Midwest School Probably Won’t Reopen Until Fall 2017
Students and staff won't be able to return to Midwest School until next fall at the earliest, a Natrona County School District spokesman said Wednesday.
The district closed the kindergarten-through-12th-grade school on May 25 after reports that an old well released toxic gases.
In June, the Casper-Natrona County Health Department reported the ATSDR, a division of the U.S. Centers for Disease Control and Prevention, found the air quality issues "constituted an urgent health hazard and that school officials and others who determined that the school needed to be evacuated were right in doing so."
Some areas of the school were deficient in oxygen. Gases included very high levels of carbon dioxide, and one classroom that had a level of benzene 200 times more than guidelines from the Agency for Toxic Substances and Disease Registry guidelines.
Wednesday, Natrona County School District Spokesman Kelly Eastes said GeoSyntec, the company hired to develop a remediation plan, will have that ready by Friday for review by agencies such as the health department.

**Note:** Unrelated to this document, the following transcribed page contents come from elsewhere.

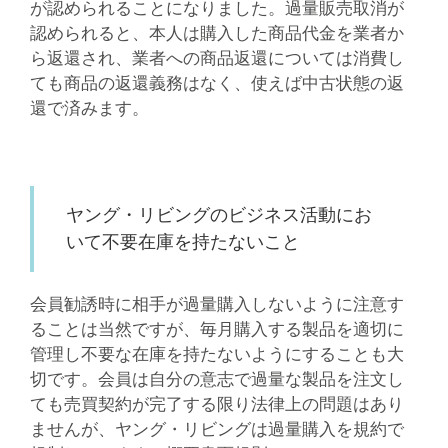
が認められることになりました。過量販売取消が
認められると、本人は購入した商品代金を業者か
ら返還され、業者への商品返還については消費し
ても商品の返還義務はなく、使えば中古状態の返
還で済みます。
ヤング・リビングのビジネス活動にお
いて不要在庫を持たないこと
会員勧誘時に相手が過量購入しないように注意す
ることは当然ですが、毎月購入する製品を適切に
管理し不要な在庫を持たないようにすることも大
切です。会員は自分の意志で過量な製品を注文し
ても売買契約が完了する限り法律上の問題はあり
ませんが、ヤング・リビングは過量購入を規約で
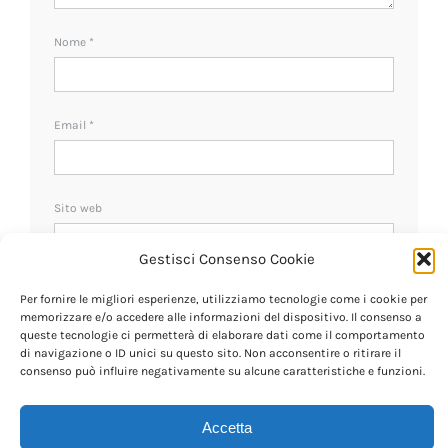
Nome
*
Email
*
Sito web
Gestisci Consenso Cookie
Ricevi un avviso se ci sono nuovi commenti.
Per fornire le migliori esperienze, utilizziamo tecnologie come i cookie per
memorizzare e/o accedere alle informazioni del dispositivo. Il consenso a
queste tecnologie ci permetterà di elaborare dati come il comportamento
di navigazione o ID unici su questo sito. Non acconsentire o ritirare il
consenso può influire negativamente su alcune caratteristiche e funzioni.
Accetta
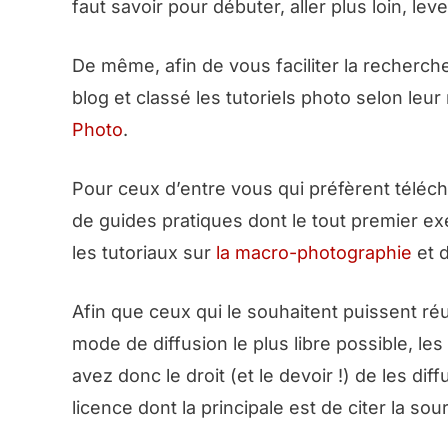
faut savoir pour débuter, aller plus loin, lev
De même, afin de vous faciliter la recherch
blog et classé les tutoriels photo selon leur
Photo
.
Pour ceux d’entre vous qui préfèrent téléc
de guides pratiques dont le tout premier e
les tutoriaux sur
la macro-photographie
et d
Afin que ceux qui le souhaitent puissent ré
mode de diffusion le plus libre possible, l
avez donc le droit (et le devoir !) de les di
licence dont la principale est de citer la sou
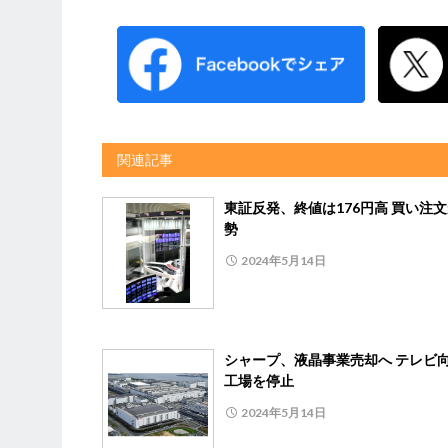
関連記事
東証反発、終値は176円高 買い注
勢
2024年5月14日
シャープ、液晶事業売却へ テレビ
工場を停止
2024年5月14日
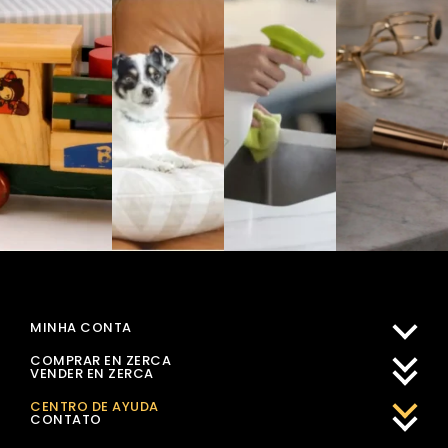
MINHA CONTA
COMPRAR EN ZERCA
VENDER EN ZERCA
CENTRO DE AYUDA
CONTATO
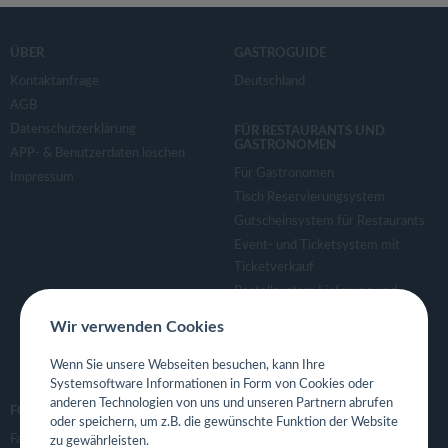
ÜBER
GASTROGUIDE
Kontaktanfrage
Deutschland
AGB
Datenschutzerklärung
FÜR RESTAURANTS UND
GASTRONOMEN
APP- & Benutzerdaten löschen
Für Gastronomen
Impressum
Tisch Reservierungsystem
Gutscheinsystem für Restaurants
Event- und Ticketsystem mit
Ticketverkauf
Bestellsystem Lieferung und
TakeAway
Wir verwenden Cookies
Webseiten für Restaurant
Eigene App für Restaurant
Wenn Sie unsere Webseiten besuchen, kann Ihre
Systemsoftware Informationen in Form von Cookies oder
anderen Technologien von uns und unseren Partnern abrufen
FOLGE UNS
oder speichern, um z.B. die gewünschte Funktion der Website
Facebook
zu gewährleisten.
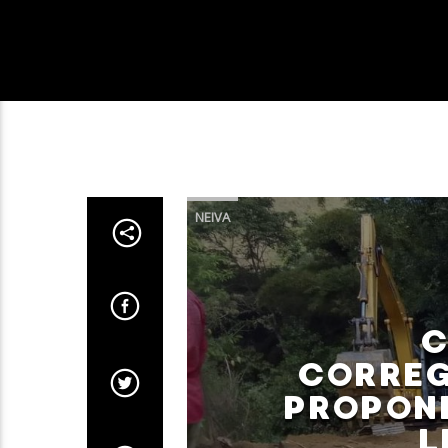
NEIVA
C
CORREG
PROPONE
L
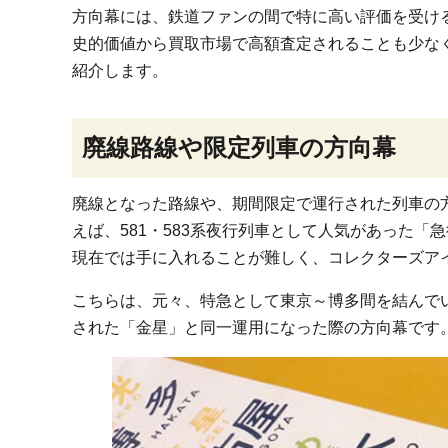
方向幕には、鉄道ファンの間で特に高い評価を受け
史的価値から買取市場で高額査定されることも少な
紹介します。
廃線路線や限定列車の方向幕
廃線となった路線や、期間限定で運行された列車の
えば、581・583系夜行列車として人気があった
現在では手に入れることが難しく、コレクターズア
こちらは、元々、特急として東京～博多間を結んでい
された「金星」と同一運用になった際の方向幕です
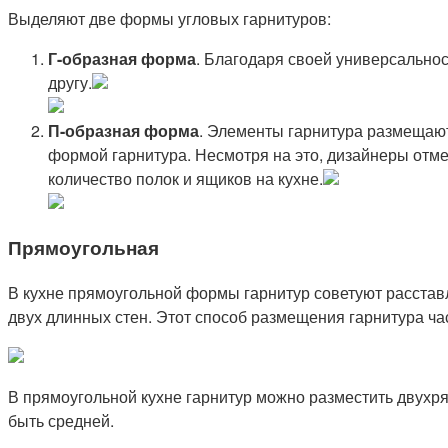
Выделяют две формы угловых гарнитуров:
Г-образная форма
. Благодаря своей универсально
другу.
П-образная форма
. Элементы гарнитура размещают
формой гарнитура. Несмотря на это, дизайнеры отм
количество полок и ящиков на кухне.
Прямоугольная
В кухне прямоугольной формы гарнитур советуют расстав
двух длинных стен. Этот способ размещения гарнитура ч
В прямоугольной кухне гарнитур можно разместить двух
быть средней.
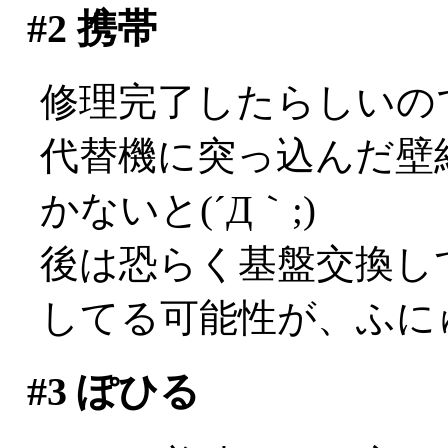
#2
携帯
修理完了したらしいの
代替機に突っ込んだ壁
かないと(´Д｀;)
後は恐らく基盤交換し
してる可能性が、ふに
#3
ぽひる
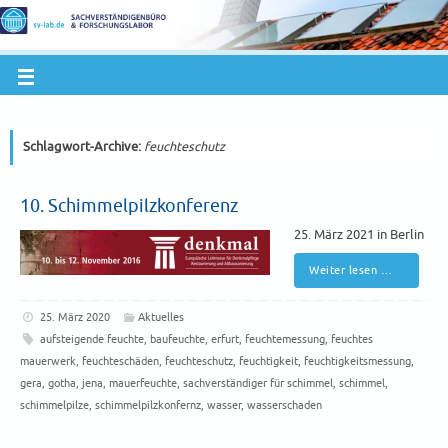
Schlagwort-Archive:
feuchteschutz
10. Schimmelpilzkonferenz
25. März 2021 in Berlin
Weiter lesen …
25. März 2020
Aktuelles
aufsteigende feuchte
,
baufeuchte
,
erfurt
,
feuchtemessung
,
feuchtes
mauerwerk
,
feuchteschäden
,
feuchteschutz
,
feuchtigkeit
,
feuchtigkeitsmessung
,
gera
,
gotha
,
jena
,
mauerfeuchte
,
sachverständiger für schimmel
,
schimmel
,
schimmelpilze
,
schimmelpilzkonfernz
,
wasser
,
wasserschaden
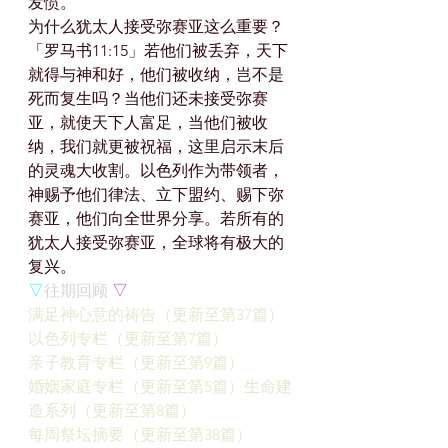
发愤。
为什么犹太人接受弥赛亚这么重要？
「罗马书11:15」若他们被丢弃，天下
就得与神和好，他们被收纳，岂不是
死而复生吗？当他们还未接受弥赛
亚，就使天下人富足，当他们被收
纳，我们就更被祝福，这里启示末后
的灵魂大收割。以色列作为带领者，
神赐予他们律法、立下盟约、赐下弥
赛亚，他们向全世界分享。若所有的
犹太人接受弥赛亚，全球将有极大的
复兴。
▽
往期回顾 
▽
满足神心意的祷告（更新至第37篇）
以色列专栏（更新至第7篇）
亲子教育专栏（更新至第9篇）
婚姻家庭专栏（更新至第5篇）
生命建
造系列（更新至第8篇）
每周祭坛摘要（更新至第38篇）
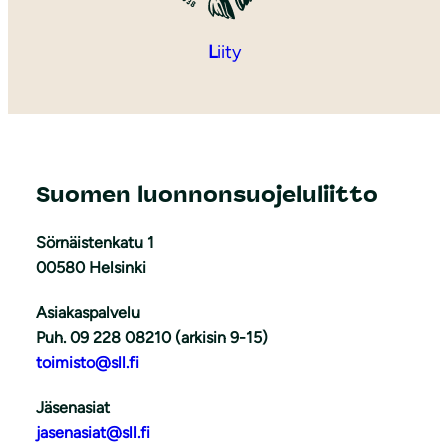
L
iity
Suomen luonnonsuojeluliitto
Sörnäistenkatu 1
00580 Helsinki
Asiakaspalvelu
Puh. 09 228 08210 (arkisin 9-15)
toimisto@sll.fi
Jäsenasiat
jasenasiat@sll.fi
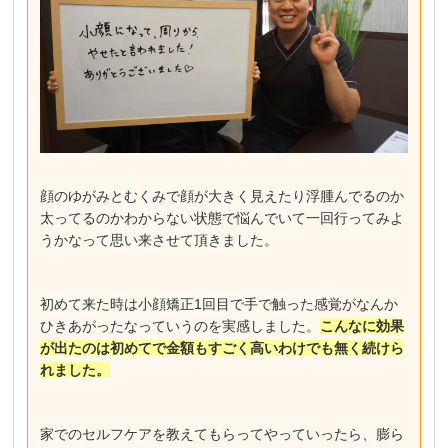
顔のゆがみとむくみで顔が大きく見えたり浮腫んでるのか
太ってるのかわからない状態で悩んでいて一回行ってみよ
うかなって思い来させて頂きました。
初めて来た時は小顔矯正1回目で手で触った感覚がなんか
ひきあがったなっていうのを実感しました。
こんなに効果
が出たのは初めてで金額もすごく高いわけでも無く続けら
れました。
家でのセルフケアを教えてもらってやっていったら、膨ら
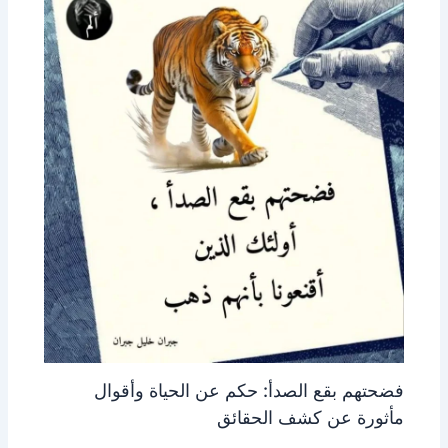
فضحتهم بقع الصدأ: حكم عن الحياة وأقوال
مأثورة عن كشف الحقائق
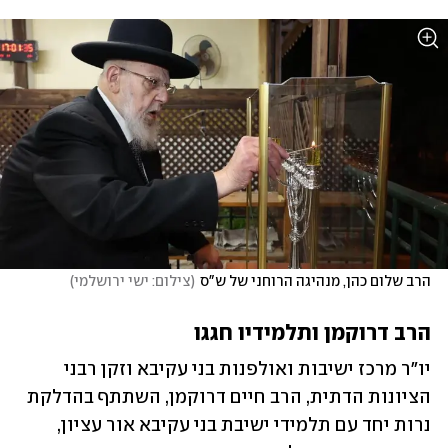
הרב שלום כהן, מנהיגה הרוחני של ש"ס
(
צילום: ישי ירושלמי
)
הרב דרוקמן ותלמידיו חגגו
יו"ר מרכז ישיבות ואולפנות בני עקיבא וזקן רבני 
הציונות הדתית, הרב חיים דרוקמן, השתתף בהדלקת 
נרות יחד עם תלמידי ישיבת בני עקיבא אור עציון, 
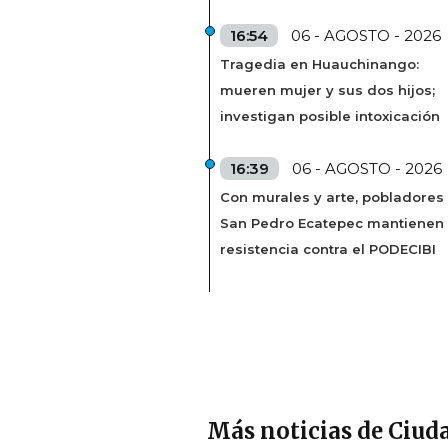
16:54
06 - AGOSTO - 2026
Tragedia en Huauchinango:
mueren mujer y sus dos hijos;
investigan posible intoxicación
16:39
06 - AGOSTO - 2026
Con murales y arte, pobladores
San Pedro Ecatepec mantienen
resistencia contra el PODECIBI
Más noticias de Ciud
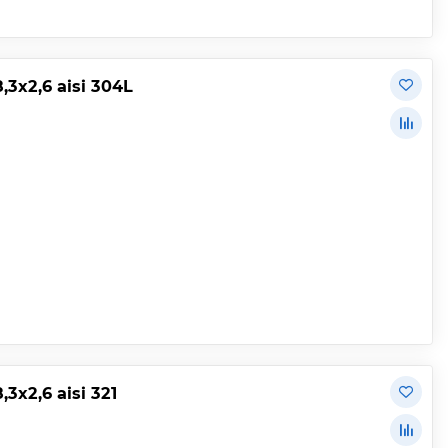
3х2,6 aisi 304L
х2,6 aisi 321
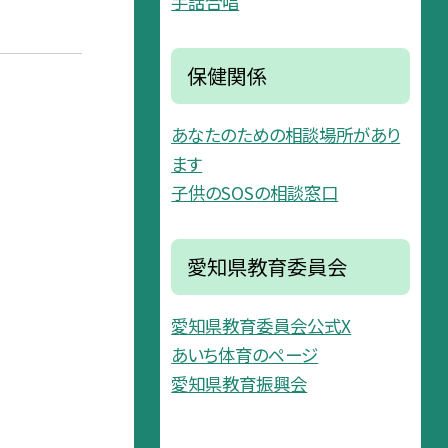
手話合唱
保健関係
あなたのための相談場所があり
ます
子供のSOSの相談窓口
愛知県教育委員会
愛知県教育委員会公式X
あいち体育のページ
愛知県教育振興会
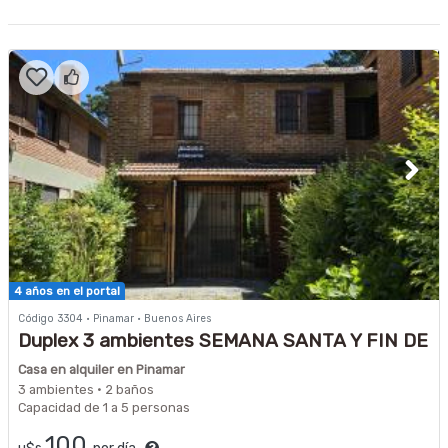
4 años en el portal
Código 3304 · Pinamar · Buenos Aires
Duplex 3 ambientes SEMANA SANTA Y FIN DE
SEMANA LARGOS
Casa en alquiler en Pinamar
3 ambientes · 2 baños
Capacidad de 1 a 5 personas
100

The district expects the agencies to approve the plan in January, and hire a contractor to get in the building as soon as possible.
The contractor will install alarms, mitigation and monitoring systems ready for testing by April, he said.
"Once they start testing it, I'm not sure what that window is, it would slide into May before they would get the test results back, is what it sounds like currently," Eastes said.
Some seniors would like to graduate in the school, but that depends on the safety of the building and that has yet to be determined, he said.
The approximately 150 students and teachers at Midwest School have been attending the Pathways Innovation Center for grades 9-12, and the old Westwood Elementary School for grades K-8, Eastes said.